Now we will plot our geographic coordinates on a map to inspect for errors. In the resulting map, each red dot represents a single sampling locality. Please keep in mind that when using geographic coordinates in R, longitude (the x-axis) comes first, and latitude (the y-axis) comes second.

#plot localities
world<-map_data("world")
ggplot()+ 
  geom_polygon(data = world, aes(x=long, y = lat, group = group), fill = "lightgrey", color = "gray30", size = .25)+
  coord_fixed(1.3)+
  xlab("Longitude")+
  ylab("Latitude")+
  ggtitle("Collection Locality Geographic Coordinates")+
  geom_point(data = geo, aes(x = as.numeric(geo$longitude), y = as.numeric(geo$latitude)), color = "red", size = 0.8)
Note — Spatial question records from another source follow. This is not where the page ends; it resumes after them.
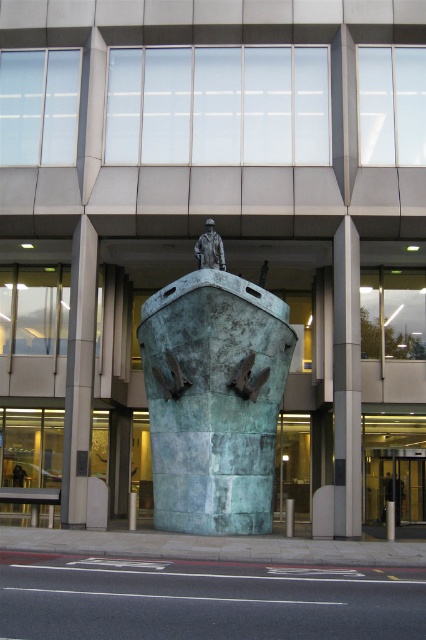
You are a GUI agent. You are given a task and a screenshot of the screen. Output one action in this format:
    pyautogui.click(x=<x>, y=<y>)
    Task: Click on the green patina ship at center
    The image size is (426, 640).
    Given the screenshot: What is the action you would take?
    pyautogui.click(x=213, y=401)

Can you confirm if green patina ship at center is thinner than smooth gray pillar at center?

Incorrect, green patina ship at center's width is not less than smooth gray pillar at center's.

This screenshot has height=640, width=426. In order to click on green patina ship at center in this screenshot , I will do `click(213, 401)`.

Does green patina pillar at center appear on the right side of bronze statue at center?

Incorrect, green patina pillar at center is not on the right side of bronze statue at center.

Between point (81, 492) and point (195, 256), which one is positioned behind?

The point (195, 256) is behind.

The image size is (426, 640). What are the coordinates of `green patina pillar at center` in the screenshot? It's located at point(78,376).

From the picture: Who is more forward, (164, 378) or (196, 241)?

Positioned in front is point (164, 378).

Does green patina ship at center have a greater height compared to bronze statue at center?

No, green patina ship at center is not taller than bronze statue at center.

Locate an element on the screen. This screenshot has height=640, width=426. green patina ship at center is located at coordinates (213, 401).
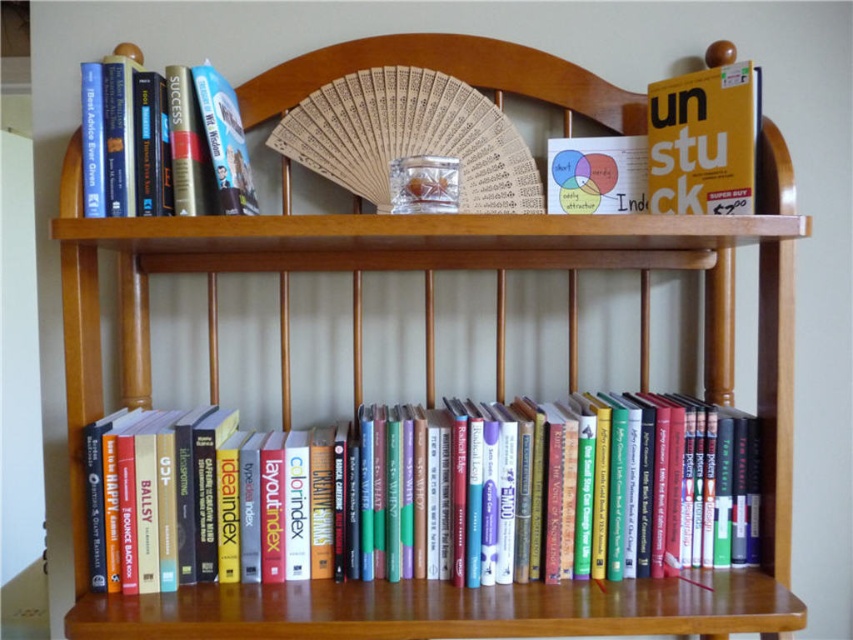
Question: Which point is closer to the camera?

Choices:
 (A) hardcover books at lower center
 (B) matte yellow book at upper right

Answer: (A)

Question: Is hardcover book at upper left wider than matte yellow book at upper right?

Choices:
 (A) no
 (B) yes

Answer: (B)

Question: Which object is positioned closest to the matte yellow book at upper right?

Choices:
 (A) hardcover books at lower center
 (B) hardcover book at upper left

Answer: (A)

Question: Estimate the real-world distances between objects in this image. Which object is farther from the matte yellow book at upper right?

Choices:
 (A) hardcover books at lower center
 (B) hardcover book at upper left

Answer: (B)

Question: Is hardcover book at upper left below matte yellow book at upper right?

Choices:
 (A) yes
 (B) no

Answer: (B)

Question: Does hardcover books at lower center have a smaller size compared to hardcover book at upper left?

Choices:
 (A) yes
 (B) no

Answer: (B)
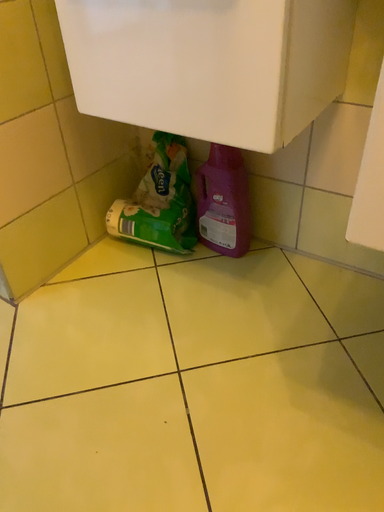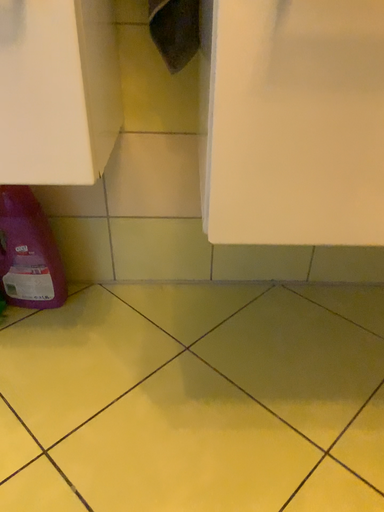
Question: How did the camera likely rotate when shooting the video?

Choices:
 (A) rotated right
 (B) rotated left

Answer: (A)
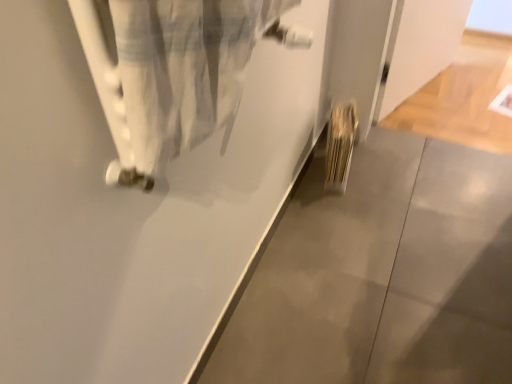
The height and width of the screenshot is (384, 512). What do you see at coordinates (173, 72) in the screenshot? I see `white fabric laundry at lower left` at bounding box center [173, 72].

At what (x,y) coordinates should I click in order to perform the action: click on white fabric laundry at lower left. Please return your answer as a coordinate pair (x, y). Image resolution: width=512 pixels, height=384 pixels. Looking at the image, I should click on (173, 72).

You are a GUI agent. You are given a task and a screenshot of the screen. Output one action in this format:
    pyautogui.click(x=<x>, y=<y>)
    Task: Click on the white fabric laundry at lower left
    Image resolution: width=512 pixels, height=384 pixels.
    Given the screenshot: What is the action you would take?
    pos(173,72)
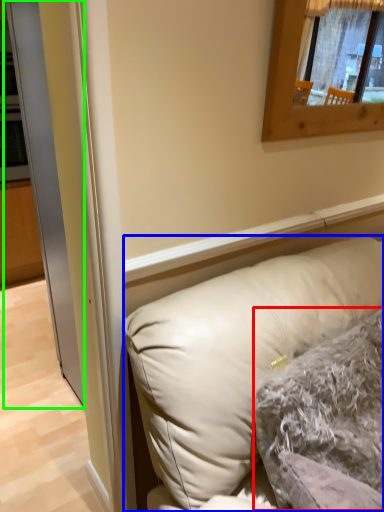
Question: Which object is the closest to the pillow (highlighted by a red box)? Choose among these: pillow (highlighted by a blue box) or glass door (highlighted by a green box).

Choices:
 (A) pillow
 (B) glass door

Answer: (A)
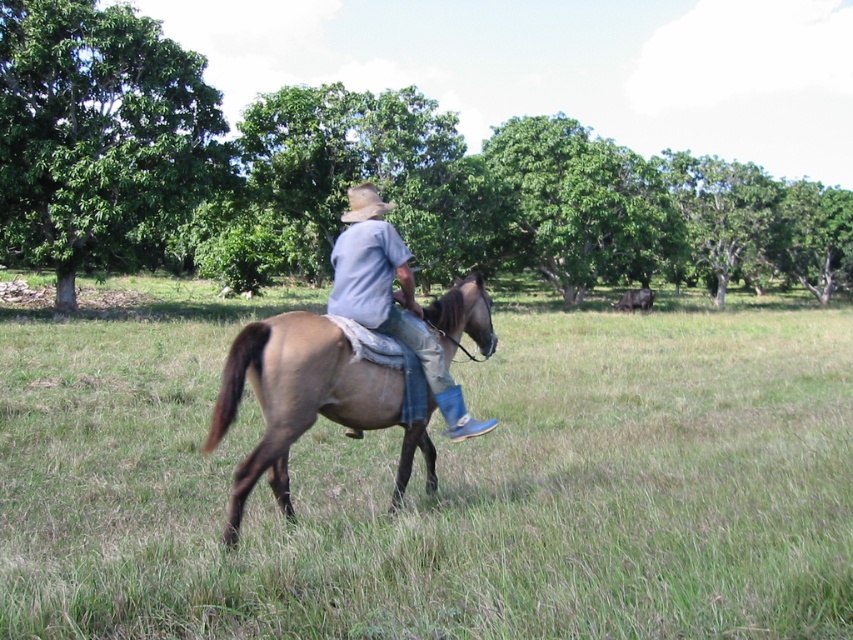
Question: Which point is closer to the camera taking this photo?

Choices:
 (A) (184, 483)
 (B) (457, 321)
 (C) (379, 196)

Answer: (B)

Question: Estimate the real-world distances between objects in this image. Which object is farther from the denim jeans at center?

Choices:
 (A) brown felt cowboy hat at center
 (B) brown leather horse at center

Answer: (B)

Question: Can you confirm if brown matte/suede horse at center is thinner than brown felt cowboy hat at center?

Choices:
 (A) yes
 (B) no

Answer: (A)

Question: Which of the following is the farthest from the observer?

Choices:
 (A) (469, 385)
 (B) (386, 211)
 (C) (341, 276)
 (D) (340, 355)

Answer: (A)

Question: Is denim jeans at center closer to camera compared to brown felt cowboy hat at center?

Choices:
 (A) no
 (B) yes

Answer: (B)

Question: Can you confirm if brown matte/suede horse at center is smaller than denim jeans at center?

Choices:
 (A) no
 (B) yes

Answer: (B)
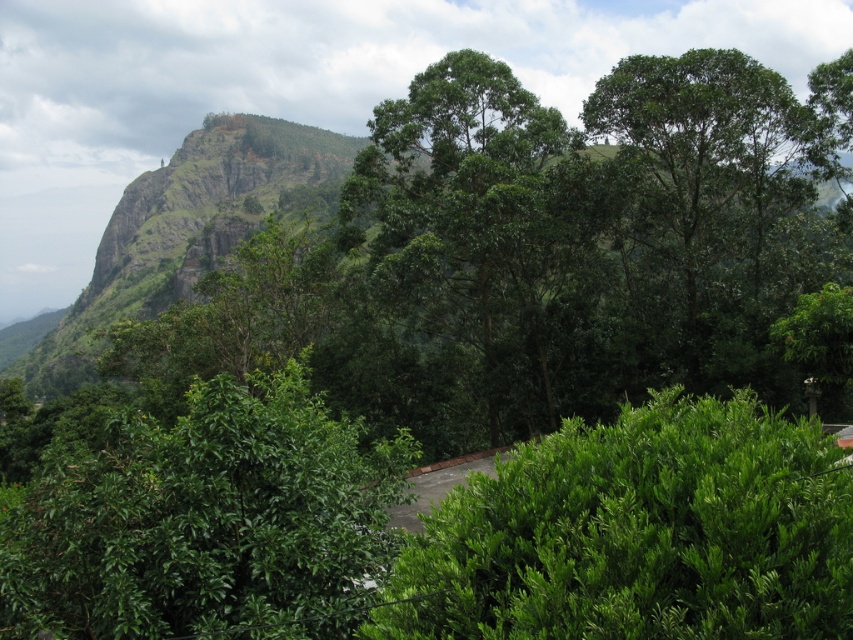
Based on the photo, you are a hiker planning to take a photo of the green leafy tree at center and the green leafy tree at upper right. Which tree should you stand closer to in order to capture both in a single frame?

To capture both the green leafy tree at center and the green leafy tree at upper right in a single frame, you should stand closer to the green leafy tree at upper right since it is smaller in size compared to the one at center, allowing both to fit within the camera view.

You are standing at the entrance of the pathway in the midground of the image. You want to reach the green leafy tree at center. Which direction should you walk to get there?

The green leafy tree at center is located at point (474, 230) in the image, so you should walk towards the center of the image to reach it.

You are a hiker standing on the path and see the green leafy tree at center and the green leafy tree at upper right. Which tree is closer to your left side?

The green leafy tree at center is positioned on the left side of green leafy tree at upper right, so the green leafy tree at center is closer to your left side.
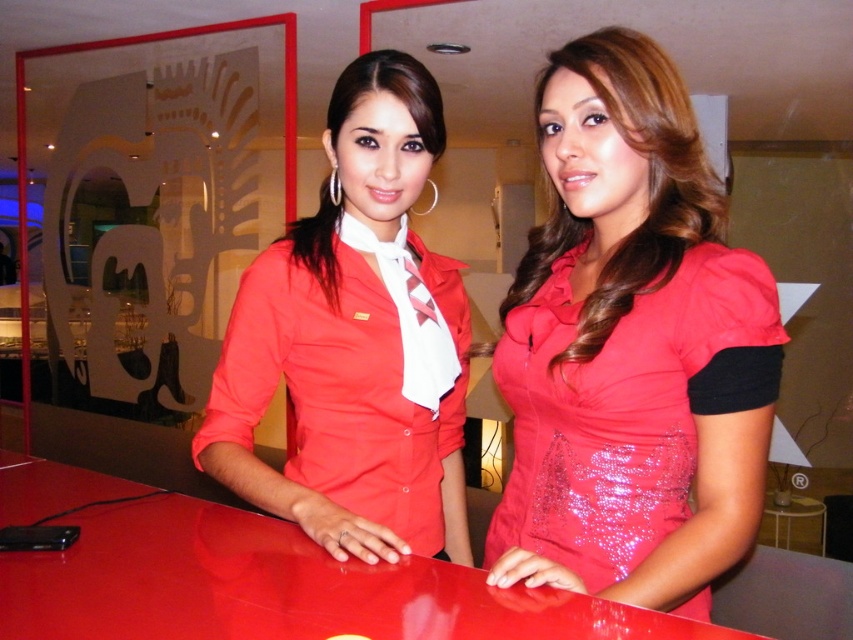
Question: Estimate the real-world distances between objects in this image. Which object is farther from the glossy red table at center?

Choices:
 (A) matte red shirt at center
 (B) shiny red dress at center

Answer: (B)

Question: Which is farther from the glossy red table at center?

Choices:
 (A) shiny red dress at center
 (B) matte red shirt at center

Answer: (A)

Question: Which object is closer to the camera taking this photo?

Choices:
 (A) matte red shirt at center
 (B) glossy red table at center
 (C) shiny red dress at center

Answer: (B)

Question: Does matte red shirt at center have a larger size compared to glossy red table at center?

Choices:
 (A) yes
 (B) no

Answer: (A)

Question: Does shiny red dress at center come in front of glossy red table at center?

Choices:
 (A) no
 (B) yes

Answer: (A)

Question: Is matte red shirt at center positioned behind glossy red table at center?

Choices:
 (A) yes
 (B) no

Answer: (A)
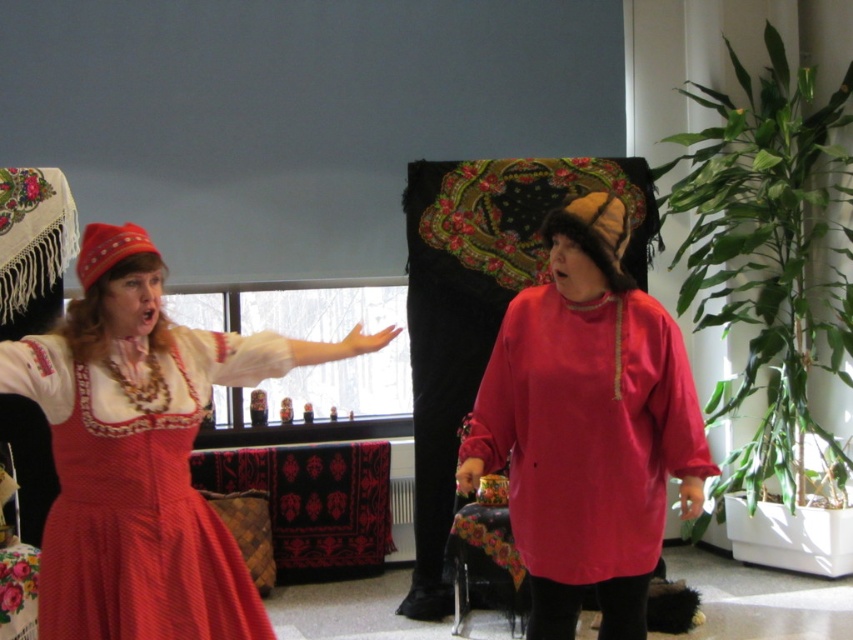
In the scene shown: You are organizing a fashion show and need to arrange two outfits on a mannequin. The first outfit is the matte red blouse at center, and the second is the matte red dress at left. Which outfit requires a wider mannequin base to fit properly?

The matte red blouse at center requires a wider mannequin base because its width is larger than that of the matte red dress at left.

You are an event planner setting up a stage for a cultural performance. The stage has a spotlight that can only illuminate objects above a certain height. You need to ensure both the matte red blouse at center and the matte red dress at left are visible under the spotlight. Based on their positions, which one is positioned higher and therefore more likely to be fully illuminated?

The matte red blouse at center is located above the matte red dress at left, so it is positioned higher and more likely to be fully illuminated by the spotlight.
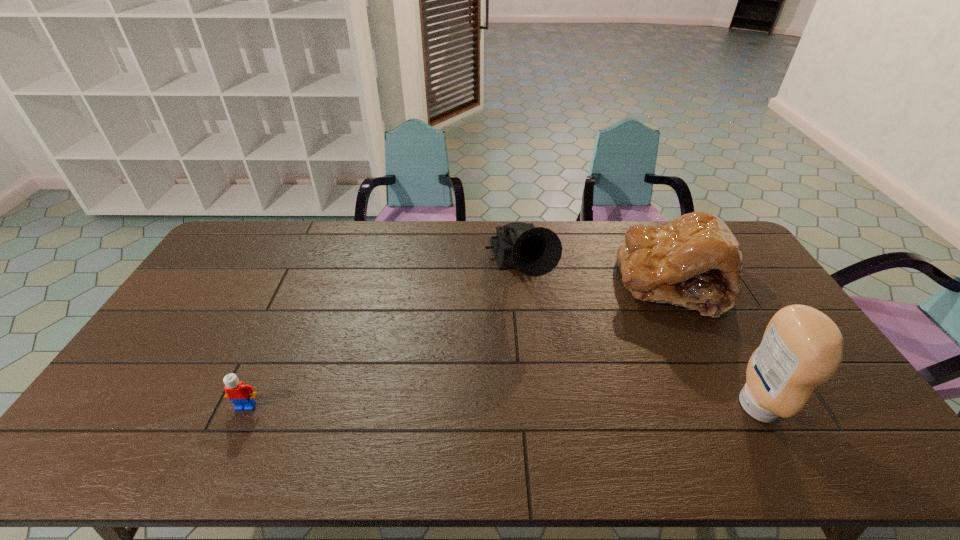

Geographic coordinates: what to watch out for

The following map is meant to show you potential errors you might encounter when inspecting your geographic data. You’ll want to look out for any data points that are obviously outside of your species expected range. Data points that are very far away from the rest of the points (i.e., outliers) as well as data points in areas physiologically unlikely for your species (e.g., a terrestrial shrew in the middle of the ocean) should warrant further inspection. If you are unsure of the extent of your species range, you can search for your species here.

If needed, you can submit corrections to GBIF occurrence data by clicking the speech bubble icon in the upper right corner of the GBIF website.

To summarize, it is always a good idea to check your data before you begin your data analysis steps. The phylogatR teacher resources page has additional R code that explores these issues in more detail.